◆ Work instruction ◆
What is needed here is each entry reproduced exactly, without its pictures.

+++ Data for this exercise

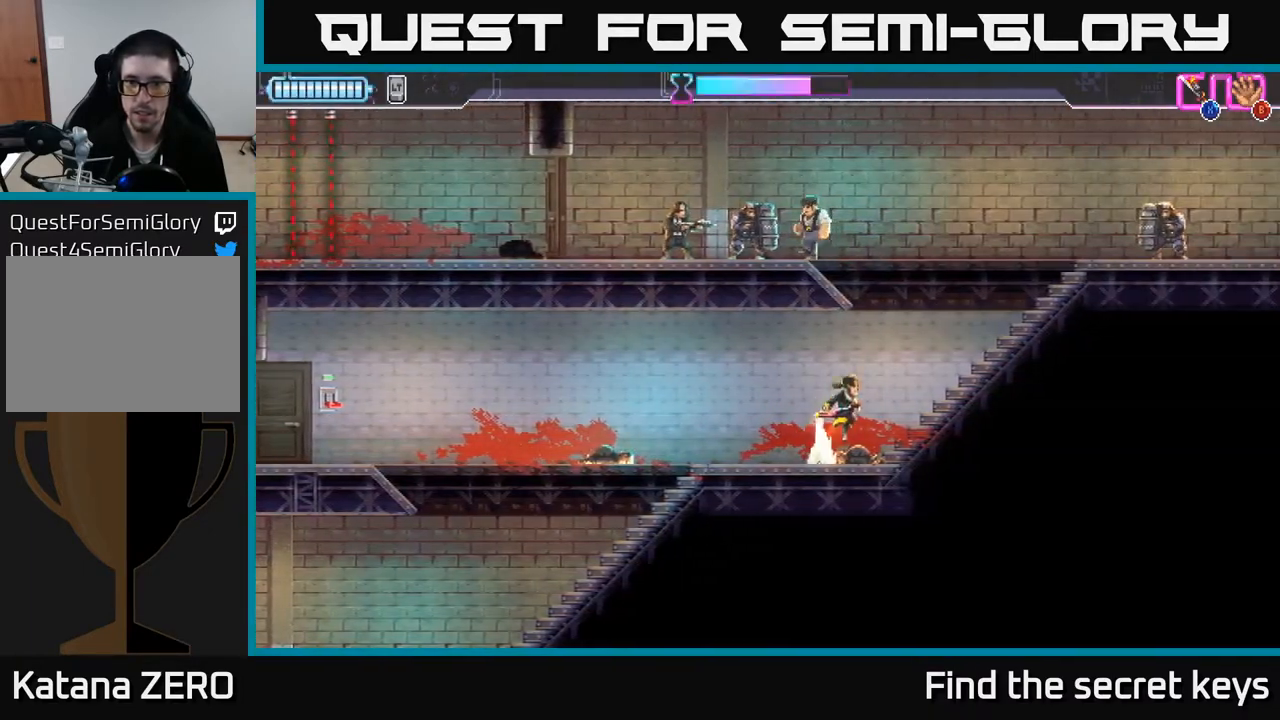
{"buttons": [], "left_stick": "right", "right_stick": "center", "events": [[150, "left_stick", "up-left"], [167, "X", "down"], [183, "A", "up"], [233, "X", "up"], [317, "left_stick", "center"], [500, "left_stick", "right"]]}
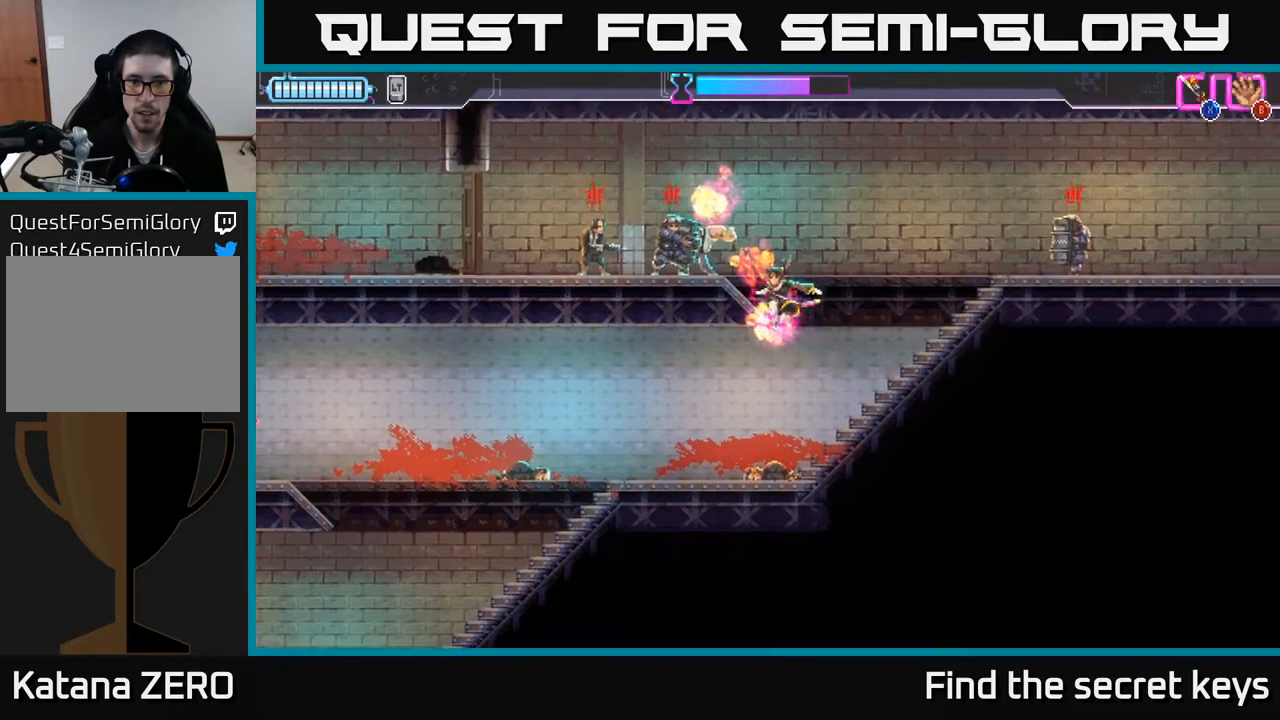
{"buttons": [], "left_stick": "down", "right_stick": "center", "events": [[233, "left_stick", "down"], [400, "left_stick", "center"], [483, "left_stick", "down"]]}
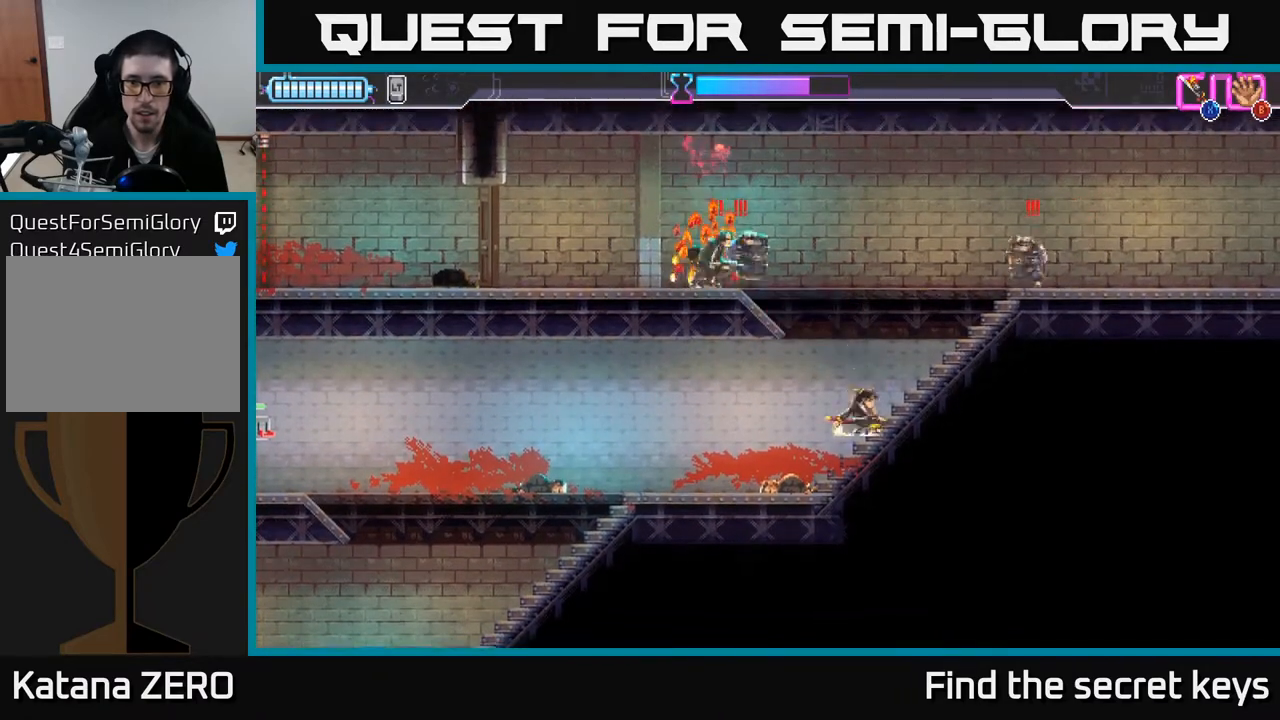
{"buttons": [], "left_stick": "left", "right_stick": "center", "events": [[67, "left_stick", "left"]]}
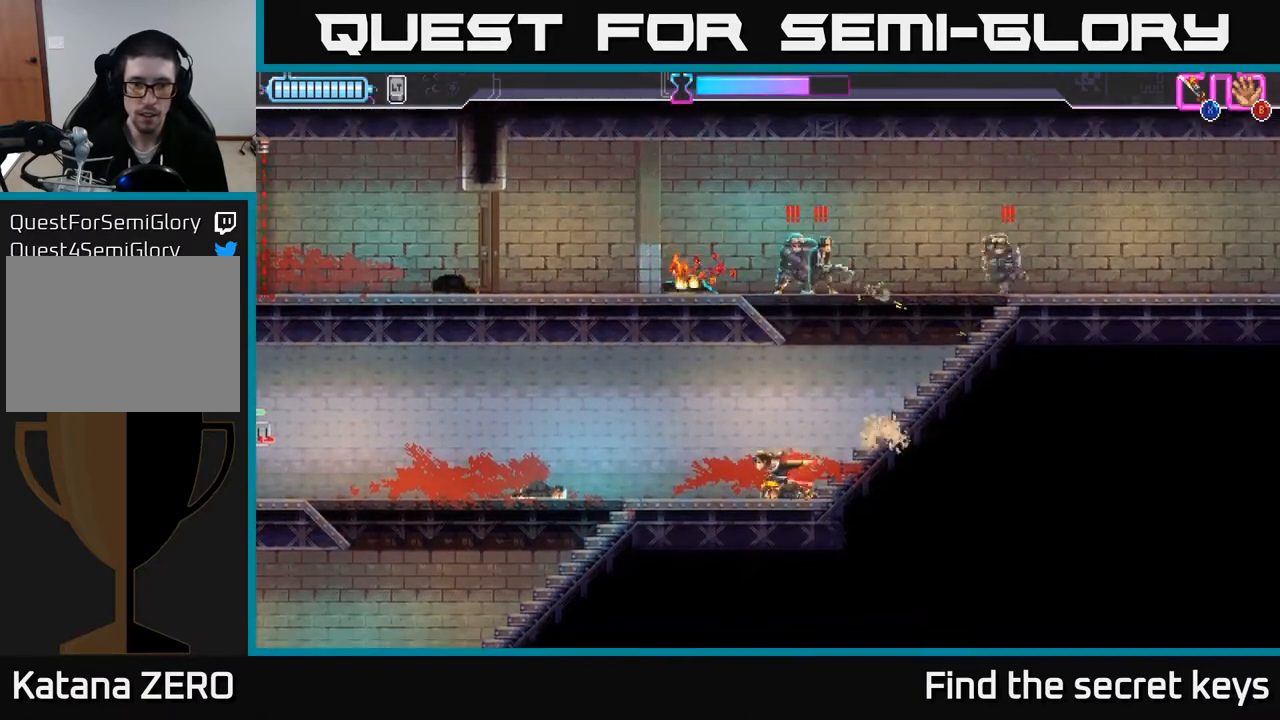
{"buttons": ["A"], "left_stick": "up-left", "right_stick": "center", "events": [[67, "A", "down"], [500, "left_stick", "up-left"]]}
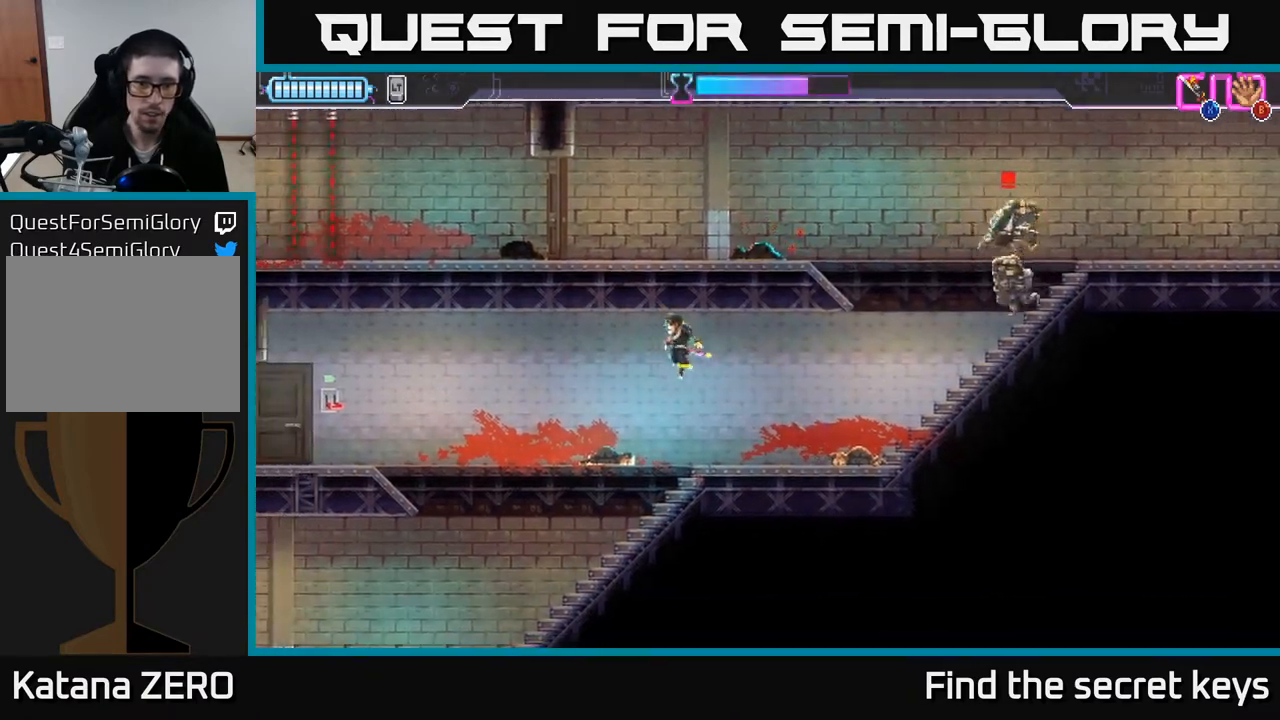
{"buttons": [], "left_stick": "left", "right_stick": "center", "events": [[50, "A", "up"], [183, "left_stick", "down"], [383, "left_stick", "left"]]}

++++++

◆ Answer section ◆
{"buttons": [], "left_stick": "right", "right_stick": "center", "events": [[150, "left_stick", "up-left"], [167, "X", "down"], [183, "A", "up"], [233, "X", "up"], [317, "left_stick", "center"], [500, "left_stick", "right"]]}
{"buttons": [], "left_stick": "down", "right_stick": "center", "events": [[233, "left_stick", "down"], [400, "left_stick", "center"], [483, "left_stick", "down"]]}
{"buttons": [], "left_stick": "left", "right_stick": "center", "events": [[67, "left_stick", "left"]]}
{"buttons": ["A"], "left_stick": "up-left", "right_stick": "center", "events": [[67, "A", "down"], [500, "left_stick", "up-left"]]}
{"buttons": [], "left_stick": "left", "right_stick": "center", "events": [[50, "A", "up"], [183, "left_stick", "down"], [383, "left_stick", "left"]]}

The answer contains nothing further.